Aansluiten en muziek
Om het leven niet onnodig gecompliceerd te maken heb ik de interconnects toegepast tussen mijn d/a converter en mijn voorversterker. Andere plaats zou tussen voor- en eindversterker geweest kunnen zijn. De netsnoeren werden steeds aangesloten tussen een gescheiden audiogroep, buiten het Kemp netfilter om, en de voorversterker. Ook hier hadden meer apparaten gekozen kunnen worden. De ervaring heeft geleerd dat juist een voorversterker gevoelig is voor een ander netsnoer. En mij daarom snel de eigenschappen van kabels leert. Toegepast is een Teac T-1 loopwerk met daarachter een Monarchy Audio antijitter box. Dan een Assemblage upsampler en tenslotte een Apogee Mini-dac. De versterker komt van Marsh Sound Design en draagt als type nummer P2000b en A200s. Luidsprekers mijn eigen JMLab Electra 926 en een SW900 subwoofer. Normaal werkt de set van voor tot achter met Apogee Wyde-Eye digitale kabels en Siltech SQ-88 Classic XLR, LS-110 Classic en SPX-30 Classic kabels. Nu is dus steeds één kabel tegelijk vervangen door Acoustic Zen. Ter vergelijk van de AZ netsnoeren zijn bovendien een Sign Audio PC-150 en een CrystalCable Power Reference uit de kast gehaald. Als alternatief voor de diverse interconnects is als extra een CrystalCable Connect Reference XLR ingezet.

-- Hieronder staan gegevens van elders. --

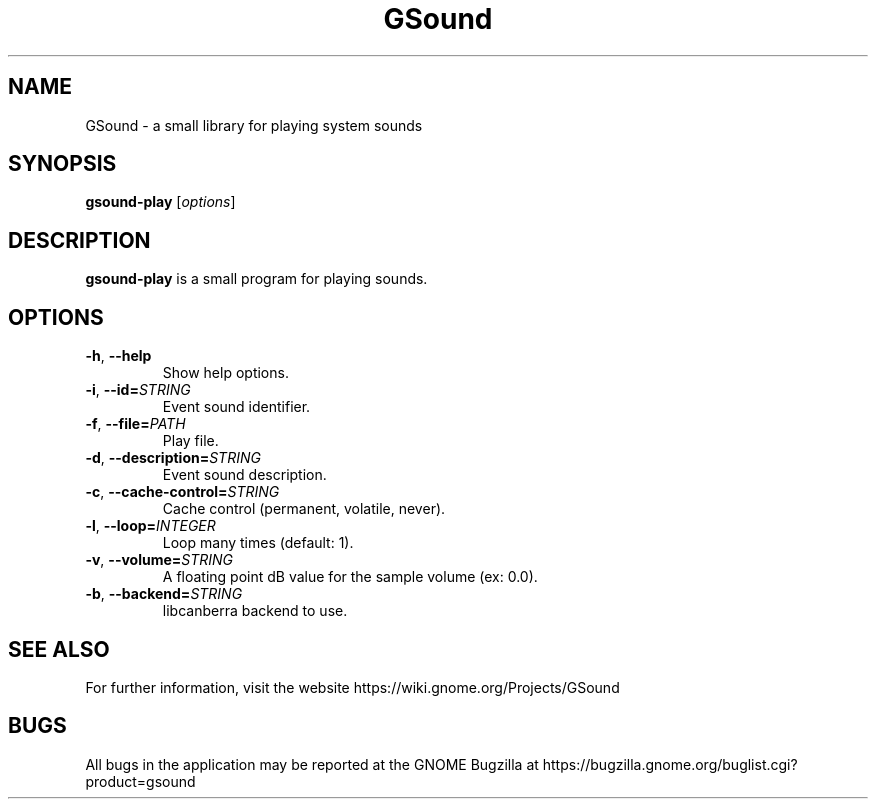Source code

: .\"                                      Hey, EMACS: -*- nroff -*-
.\" First parameter, NAME, should be all caps
.\" Second parameter, SECTION, should be 1-8, maybe w/ subsection
.\" other parameters are allowed: see man(7), man(1)
.TH GSound 1 "16 August 2018"
.\" Please adjust this date whenever revising the manpage.
.\"
.\" Some roff macros, for reference:
.\" .nh        disable hyphenation
.\" .hy        enable hyphenation
.\" .ad l      left justify
.\" .ad b      justify to both left and right margins
.\" .nf        disable filling
.\" .fi        enable filling
.\" .br        insert line break
.\" .sp <n>    insert n+1 empty lines
.\" for manpage-specific macros, see man(7)
.SH NAME
GSound \- a small library for playing system sounds

.SH SYNOPSIS
.B gsound-play
.RI [ options ]
.br

.SH DESCRIPTION
.B gsound-play
is a small program for playing sounds.
.br

.SH OPTIONS
.TP
.BR \-h ", " \-\-help
Show help options.

.TP
.BR \-i ", " \-\-id=\fISTRING\fR
Event sound identifier.

.TP
.BR \-f ", " \-\-file=\fIPATH\fR
Play file.

.TP
.BR \-d ", " \-\-description=\fISTRING\fR
Event sound description.

.TP
.BR \-c ", " \-\-cache-control=\fISTRING\fR
Cache control (permanent, volatile, never).

.TP
.BR \-l ", " \-\-loop=\fIINTEGER\fR
Loop many times (default: 1).

.TP
.BR \-v ", " \-\-volume=\fISTRING\fR
A floating point dB value for the sample volume (ex: 0.0).

.TP
.BR \-b ", " \-\-backend=\fISTRING\fR
libcanberra backend to use.

.SH SEE ALSO
For further information, visit the website
https://wiki.gnome.org/Projects/GSound

.SH BUGS
All bugs in the application may be reported at the GNOME Bugzilla at
https://bugzilla.gnome.org/buglist.cgi?product=gsound

.\"This manual page was written by Wim Taymans <wim.taymans@gmail.com>
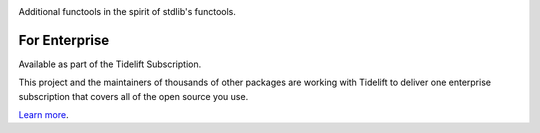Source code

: .. image:: https://img.shields.io/pypi/v/jaraco.functools.svg
   :target: https://pypi.org/project/jaraco.functools

.. image:: https://img.shields.io/pypi/pyversions/jaraco.functools.svg

.. image:: https://github.com/jaraco/jaraco.functools/actions/workflows/main.yml/badge.svg
   :target: https://github.com/jaraco/jaraco.functools/actions?query=workflow%3A%22tests%22
   :alt: tests

.. image:: https://img.shields.io/endpoint?url=https://raw.githubusercontent.com/charliermarsh/ruff/main/assets/badge/v2.json
    :target: https://github.com/astral-sh/ruff
    :alt: Ruff

.. image:: https://readthedocs.org/projects/jaracofunctools/badge/?version=latest
   :target: https://jaracofunctools.readthedocs.io/en/latest/?badge=latest

.. image:: https://img.shields.io/badge/skeleton-2025-informational
   :target: https://blog.jaraco.com/skeleton

.. image:: https://tidelift.com/badges/package/pypi/jaraco.functools
   :target: https://tidelift.com/subscription/pkg/pypi-jaraco.functools?utm_source=pypi-jaraco.functools&utm_medium=readme

Additional functools in the spirit of stdlib's functools.

For Enterprise
==============

Available as part of the Tidelift Subscription.

This project and the maintainers of thousands of other packages are working with Tidelift to deliver one enterprise subscription that covers all of the open source you use.

`Learn more <https://tidelift.com/subscription/pkg/pypi-jaraco.functools?utm_source=pypi-jaraco.functools&utm_medium=referral&utm_campaign=github>`_.
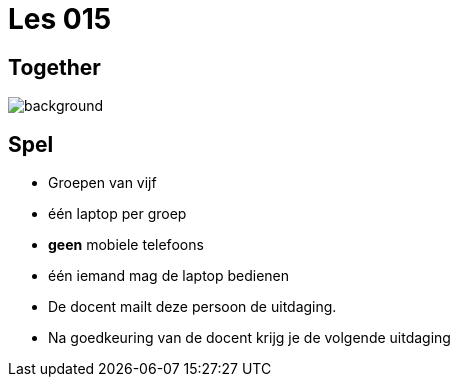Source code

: = Les 015
:source-highlighter: coderay
:revealjs_theme: serif
:revealjs_history: true

[%notitle]
== Together
image::img/together.jpg[background]

[transition=zoom, %notitle, background-color=gold]
== Spel

[%step]
* Groepen van vijf
* één laptop per groep
* **geen** mobiele telefoons
* één iemand mag de laptop bedienen
* De docent mailt deze persoon de uitdaging.
* Na goedkeuring van de docent krijg je de volgende uitdaging
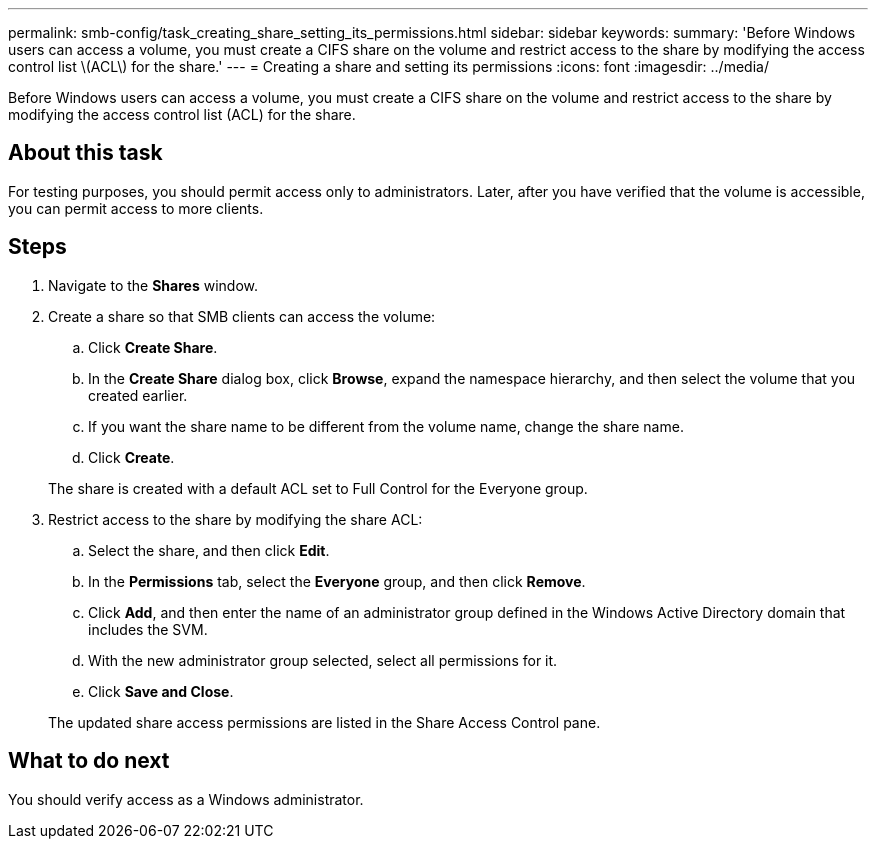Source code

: ---
permalink: smb-config/task_creating_share_setting_its_permissions.html
sidebar: sidebar
keywords: 
summary: 'Before Windows users can access a volume, you must create a CIFS share on the volume and restrict access to the share by modifying the access control list \(ACL\) for the share.'
---
= Creating a share and setting its permissions
:icons: font
:imagesdir: ../media/

[.lead]
Before Windows users can access a volume, you must create a CIFS share on the volume and restrict access to the share by modifying the access control list (ACL) for the share.

== About this task

For testing purposes, you should permit access only to administrators. Later, after you have verified that the volume is accessible, you can permit access to more clients.

== Steps

. Navigate to the *Shares* window.
. Create a share so that SMB clients can access the volume:
 .. Click *Create Share*.
 .. In the *Create Share* dialog box, click *Browse*, expand the namespace hierarchy, and then select the volume that you created earlier.
 .. If you want the share name to be different from the volume name, change the share name.
 .. Click *Create*.

+
The share is created with a default ACL set to Full Control for the Everyone group.
. Restrict access to the share by modifying the share ACL:
 .. Select the share, and then click *Edit*.
 .. In the *Permissions* tab, select the *Everyone* group, and then click *Remove*.
 .. Click *Add*, and then enter the name of an administrator group defined in the Windows Active Directory domain that includes the SVM.
 .. With the new administrator group selected, select all permissions for it.
 .. Click *Save and Close*.

+
The updated share access permissions are listed in the Share Access Control pane.

== What to do next

You should verify access as a Windows administrator.
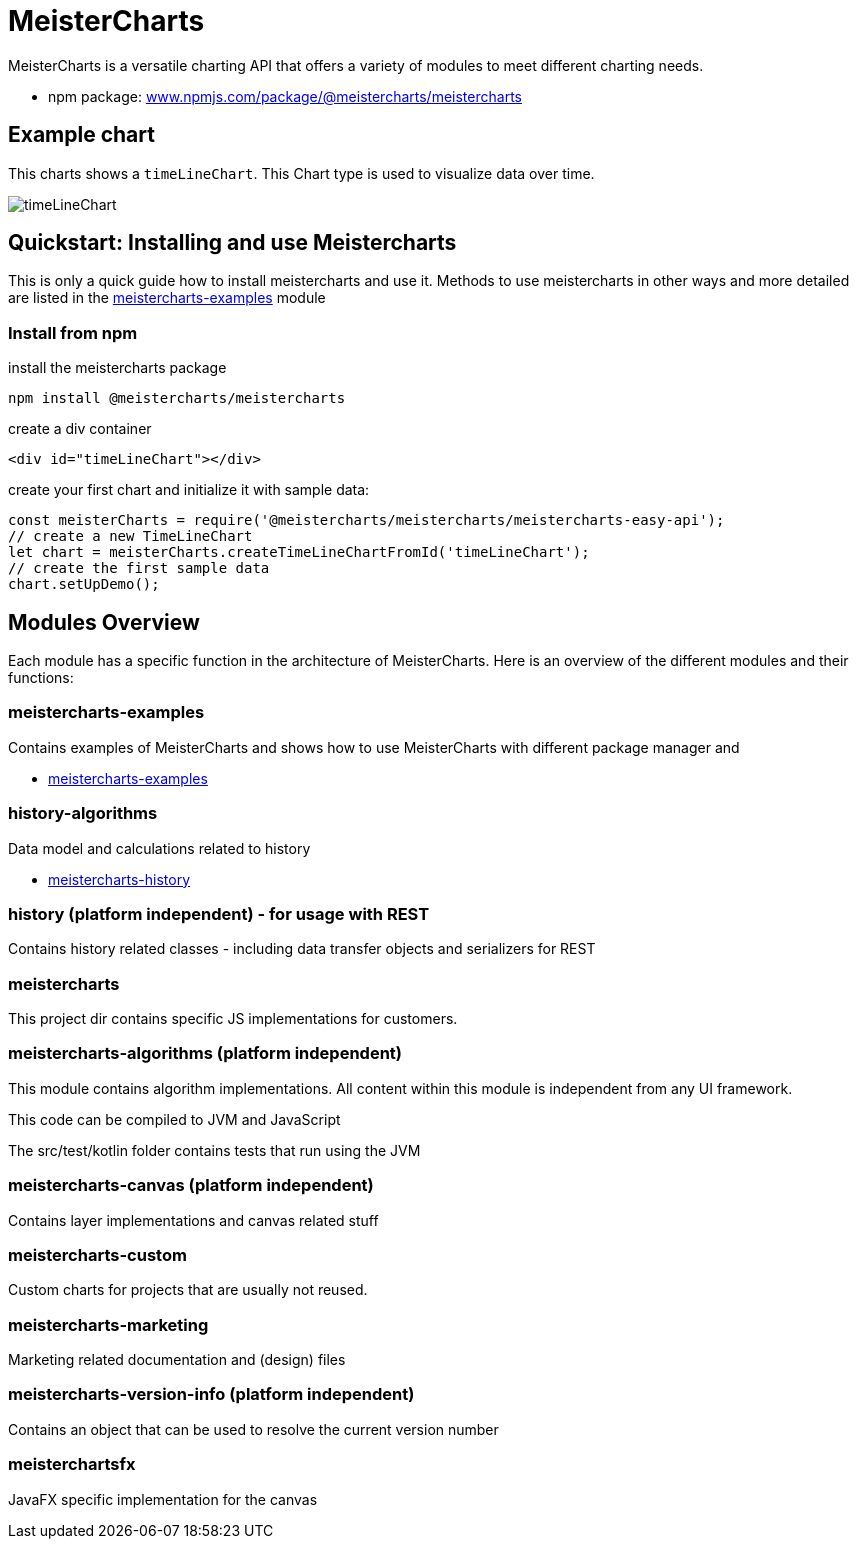 = MeisterCharts

MeisterCharts is a versatile charting API that offers a variety of
modules to meet different charting needs.

* npm package: https://www.npmjs.com/package/@meistercharts/meistercharts[www.npmjs.com/package/@meistercharts/meistercharts]

== Example chart

This charts shows a ``timeLineChart``. This Chart type is used to visualize
data over time.

image::img/timeLineChart.png[]

== Quickstart: Installing and use Meistercharts

This is only a quick guide how to install meistercharts and use it. Methods
to use meistercharts in other ways and more detailed are listed in the link:meistercharts-examples[] module

=== Install from npm

install the meistercharts package
----
npm install @meistercharts/meistercharts
----

create a div container

[source,HTML]
----
<div id="timeLineChart"></div>
----

create your first chart and initialize it with sample data:

[source,js]
----
const meisterCharts = require('@meistercharts/meistercharts/meistercharts-easy-api');
// create a new TimeLineChart
let chart = meisterCharts.createTimeLineChartFromId('timeLineChart');
// create the first sample data
chart.setUpDemo();
----


== Modules Overview

Each module has a specific function in the architecture of
MeisterCharts. Here is an overview of the different modules
and their functions:

=== meistercharts-examples

Contains examples of MeisterCharts and shows how to use MeisterCharts with
different package manager and

* link:meistercharts-examples[]

=== history-algorithms

Data model and calculations related to history

* link:meistercharts-history[]

=== history (platform independent) - for usage with REST

Contains history related classes - including data transfer objects and serializers for REST

=== meistercharts

This project dir contains specific JS implementations for customers.

=== meistercharts-algorithms (platform independent)

This module contains algorithm implementations.
All content within this module is independent from any UI framework.

This code can be compiled to JVM and JavaScript

The src/test/kotlin folder contains tests that run using the JVM

=== meistercharts-canvas (platform independent)

Contains layer implementations and canvas related stuff

=== meistercharts-custom

Custom charts for projects that are usually not reused.

=== meistercharts-marketing

Marketing related documentation and (design) files

=== meistercharts-version-info (platform independent)

Contains an object that can be used to resolve the current version number

=== meisterchartsfx

JavaFX specific implementation for the canvas
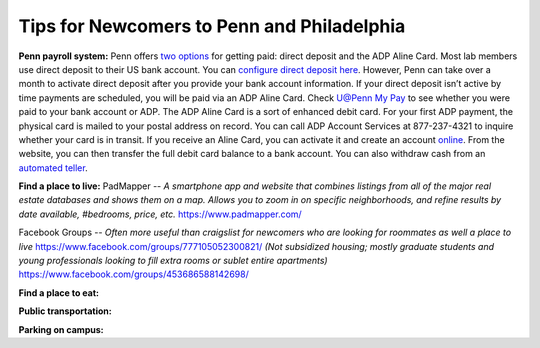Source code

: Tips for Newcomers to Penn and Philadelphia
-------------------------------------------

**Penn payroll system:**
Penn offers `two options`_ for getting paid: direct deposit and the ADP
Aline Card. Most lab members use direct deposit to their US bank
account. You can `configure direct deposit here`_. However, Penn can
take over a month to activate direct deposit after you provide your bank
account information. If your direct deposit isn’t active by time
payments are scheduled, you will be paid via an ADP Aline Card. Check
`U@Penn My Pay`_ to see whether you were paid to your bank account or
ADP. The ADP Aline Card is a sort of enhanced debit card. For your first
ADP payment, the physical card is mailed to your postal address on
record. You can call ADP Account Services at 877-237-4321 to inquire
whether your card is in transit. If you receive an Aline Card, you can
activate it and create an account `online`_. From the website, you can
then transfer the full debit card balance to a bank account. You can
also withdraw cash from an `automated teller`_.

.. _two options: http://www.finance.upenn.edu/comptroller/payroll/receiving_your_pay.shtml
.. _configure direct deposit here: https://uatpenn.apps.upenn.edu/uatPenn/jsp/fast.do?fastStart=directdep
.. _U@Penn My Pay: https://uatpenn.apps.upenn.edu/uatPenn/jsp/fast.do?fastStart=pay
.. _online: https://www.visaprepaidprocessing.com/ADP/PayRoll/Home/Index
.. _automated teller: https://www.visaprepaidprocessing.com/ADP/PayRoll/Program/ATMLocator?m=1

**Find a place to live:**
PadMapper -- *A smartphone app and website that combines listings from all of the major real estate databases and shows them on a map.*  
*Allows you to zoom in on specific neighborhoods, and refine results by date available, #bedrooms, price, etc.* 
https://www.padmapper.com/

Facebook Groups -- *Often more useful than craigslist for newcomers who are looking for roommates as well a place to live*
https://www.facebook.com/groups/777105052300821/ 
*(Not subsidized housing; mostly graduate students and young professionals looking to fill extra rooms or sublet entire apartments)*
https://www.facebook.com/groups/453686588142698/


**Find a place to eat:**

**Public transportation:**

**Parking on campus:**
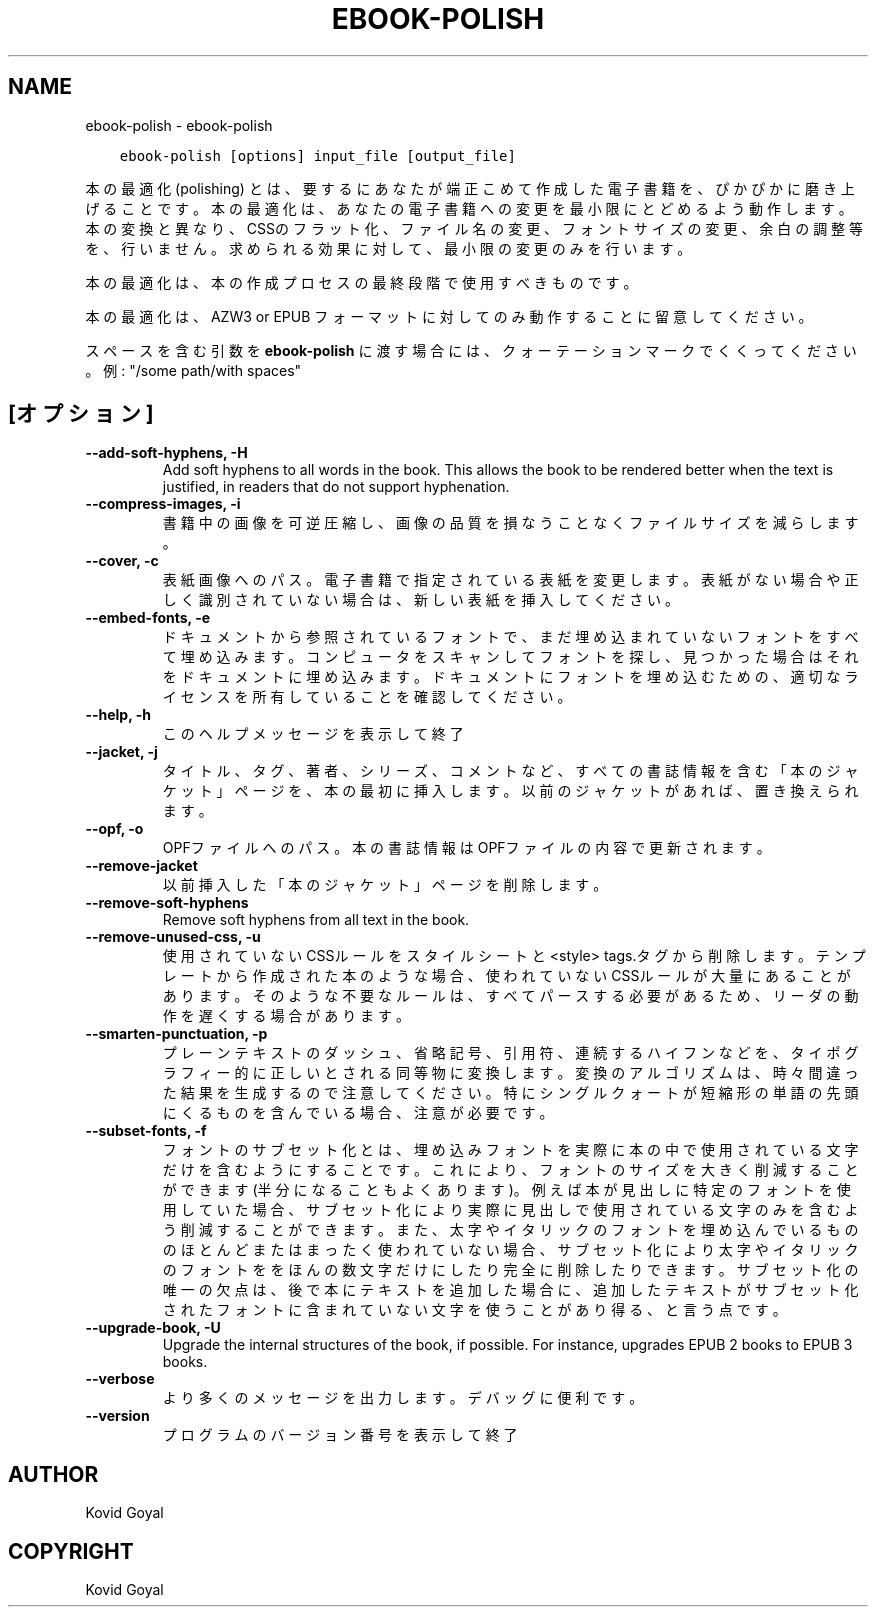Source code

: .\" Man page generated from reStructuredText.
.
.TH "EBOOK-POLISH" "1" "10月 30, 2020" "5.4.1" "calibre"
.SH NAME
ebook-polish \- ebook-polish
.
.nr rst2man-indent-level 0
.
.de1 rstReportMargin
\\$1 \\n[an-margin]
level \\n[rst2man-indent-level]
level margin: \\n[rst2man-indent\\n[rst2man-indent-level]]
-
\\n[rst2man-indent0]
\\n[rst2man-indent1]
\\n[rst2man-indent2]
..
.de1 INDENT
.\" .rstReportMargin pre:
. RS \\$1
. nr rst2man-indent\\n[rst2man-indent-level] \\n[an-margin]
. nr rst2man-indent-level +1
.\" .rstReportMargin post:
..
.de UNINDENT
. RE
.\" indent \\n[an-margin]
.\" old: \\n[rst2man-indent\\n[rst2man-indent-level]]
.nr rst2man-indent-level -1
.\" new: \\n[rst2man-indent\\n[rst2man-indent-level]]
.in \\n[rst2man-indent\\n[rst2man-indent-level]]u
..
.INDENT 0.0
.INDENT 3.5
.sp
.nf
.ft C
ebook\-polish [options] input_file [output_file]
.ft P
.fi
.UNINDENT
.UNINDENT
.sp
本の最適化(polishing) とは、要するにあなたが端正こめて作成した電子書籍を、ぴかぴかに磨き上げることです。
本の最適化は、あなたの電子書籍への変更を最小限にとどめるよう動作します。本の変換と異なり、CSSのフラット化、ファイル名の変更、フォントサイズの変更、余白の調整等を、行いません。求められる効果に対して、最小限の変更のみを行います。
.sp
本の最適化は、本の作成プロセスの最終段階で使用すべきものです。
.sp
本の最適化は、AZW3 or EPUB フォーマットに対してのみ動作することに留意してください。
.sp
スペースを含む引数を \fBebook\-polish\fP に渡す場合には、クォーテーションマークでくくってください。例: "/some path/with spaces"
.SH [オプション]
.INDENT 0.0
.TP
.B \-\-add\-soft\-hyphens, \-H
Add soft hyphens to all words in the book. This allows the book to be rendered better when the text is justified, in readers that do not support hyphenation.
.UNINDENT
.INDENT 0.0
.TP
.B \-\-compress\-images, \-i
書籍中の画像を可逆圧縮し、画像の品質を損なうことなく ファイルサイズを減らします。
.UNINDENT
.INDENT 0.0
.TP
.B \-\-cover, \-c
表紙画像へのパス。電子書籍で指定されている表紙を変更します。表紙がない場合や正しく識別されていない場合は、新しい表紙を挿入してください。
.UNINDENT
.INDENT 0.0
.TP
.B \-\-embed\-fonts, \-e
ドキュメントから参照されているフォントで、まだ埋め込まれていない フォントをすべて埋め込みます。コンピュータをスキャンしてフォントを探し、 見つかった場合はそれをドキュメントに埋め込みます。 ドキュメントにフォントを埋め込むための、適切なライセンスを所有していることを確認してください。
.UNINDENT
.INDENT 0.0
.TP
.B \-\-help, \-h
このヘルプメッセージを表示して終了
.UNINDENT
.INDENT 0.0
.TP
.B \-\-jacket, \-j
タイトル、タグ、著者、シリーズ、コメントなど、すべての書誌情報を含む「本のジャケット」ページを、本の最初に挿入します。以前のジャケットがあれば、置き換えられます。
.UNINDENT
.INDENT 0.0
.TP
.B \-\-opf, \-o
OPFファイルへのパス。本の書誌情報はOPFファイルの内容で更新されます。
.UNINDENT
.INDENT 0.0
.TP
.B \-\-remove\-jacket
以前挿入した「本のジャケット」ページを削除します。
.UNINDENT
.INDENT 0.0
.TP
.B \-\-remove\-soft\-hyphens
Remove soft hyphens from all text in the book.
.UNINDENT
.INDENT 0.0
.TP
.B \-\-remove\-unused\-css, \-u
使用されていないCSSルールをスタイルシートと<style> tags.タグから削除します。テンプレートから作成された本のような場合、使われていないCSSルールが大量にあることがあります。そのような不要なルールは、すべてパースする必要があるため、リーダの動作を遅くする場合があります。
.UNINDENT
.INDENT 0.0
.TP
.B \-\-smarten\-punctuation, \-p
プレーンテキストのダッシュ、省略記号、引用符、連続するハイフンなどを、 タイポグラフィー的に正しいとされる同等物に変換します。 変換のアルゴリズムは、時々間違った結果を生成するので注意してください。 特にシングルクォートが短縮形の単語の先頭にくるものを含んでいる場合、注意が必要です。
.UNINDENT
.INDENT 0.0
.TP
.B \-\-subset\-fonts, \-f
フォントのサブセット化とは、埋め込みフォントを実際に本の中で 使用されている文字だけを含むようにすることです。これにより、 フォントのサイズを大きく削減することができます(半分になることもよくあります)。 例えば本が見出しに特定のフォントを使用していた場合、サブセット化により 実際に見出しで使用されている文字のみを含むよう削減することができます。 また、太字やイタリックのフォントを埋め込んでいるもののほとんど またはまったく使われていない場合、サブセット化により太字やイタリックの フォントををほんの数文字だけにしたり完全に削除したりできます。 サブセット化の唯一の欠点は、後で本にテキストを追加した場合に、追加したテキストがサブセット化されたフォントに含まれていない文字を使うことがあり得る、と言う点です。
.UNINDENT
.INDENT 0.0
.TP
.B \-\-upgrade\-book, \-U
Upgrade the internal structures of the book, if possible. For instance, upgrades EPUB 2 books to EPUB 3 books.
.UNINDENT
.INDENT 0.0
.TP
.B \-\-verbose
より多くのメッセージを出力します。デバッグに便利です。
.UNINDENT
.INDENT 0.0
.TP
.B \-\-version
プログラムのバージョン番号を表示して終了
.UNINDENT
.SH AUTHOR
Kovid Goyal
.SH COPYRIGHT
Kovid Goyal
.\" Generated by docutils manpage writer.
.
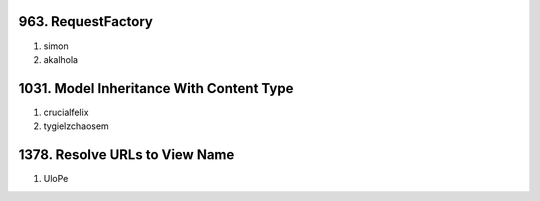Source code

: 963. RequestFactory
-------------------
#. simon
#. akalhola

1031. Model Inheritance With Content Type 
-----------------------------------------
#. crucialfelix
#. tygielzchaosem


1378. Resolve URLs to View Name
-------------------------------
#. UloPe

In hoofdzaak hebben drie cd’s dienst gedaan als materiaal om de eigenschappen en verschillen onder woorden te brengen. Van Jane Monheit is gekozen voor haar album “Come dream with me” met als eerste track “Over the rainbow”. Deze track bevat lastig materiaal omdat het snel hard en schel wordt. Bovendien is de diepte en de breedte van de weergave keten mooi te beluisteren. Afhankelijk van de kabels kun je Jane in de piano zetten, er tegenaan of ervoor. Als tweede cd is gekozen voor Kari Bremnes. Haar track “Gate ved gate” van de gelijknamige cd is mooi vanwege de details op de cd en vanwege het teveel aangezette laag dat al snel problemen geeft in een misaanpassing. Tenslotte Nils Lofgren met de cd “Acoustic live” waar hij steeds “Keith don’t go” ten gehore bracht. Heel af en toe nog wat ander werk, maar in hoofdzaak deze drie cd’s. Met 4 verschillende interconnects en 6 netsnoeren zijn de track’s dus minimaal 10 keer gedraaid om indrukken op te doen. Ik zal de cd’s aanduiden als JM (Jane Monheit), KB (Kari Bremnes) en NL (Nils Lofgren).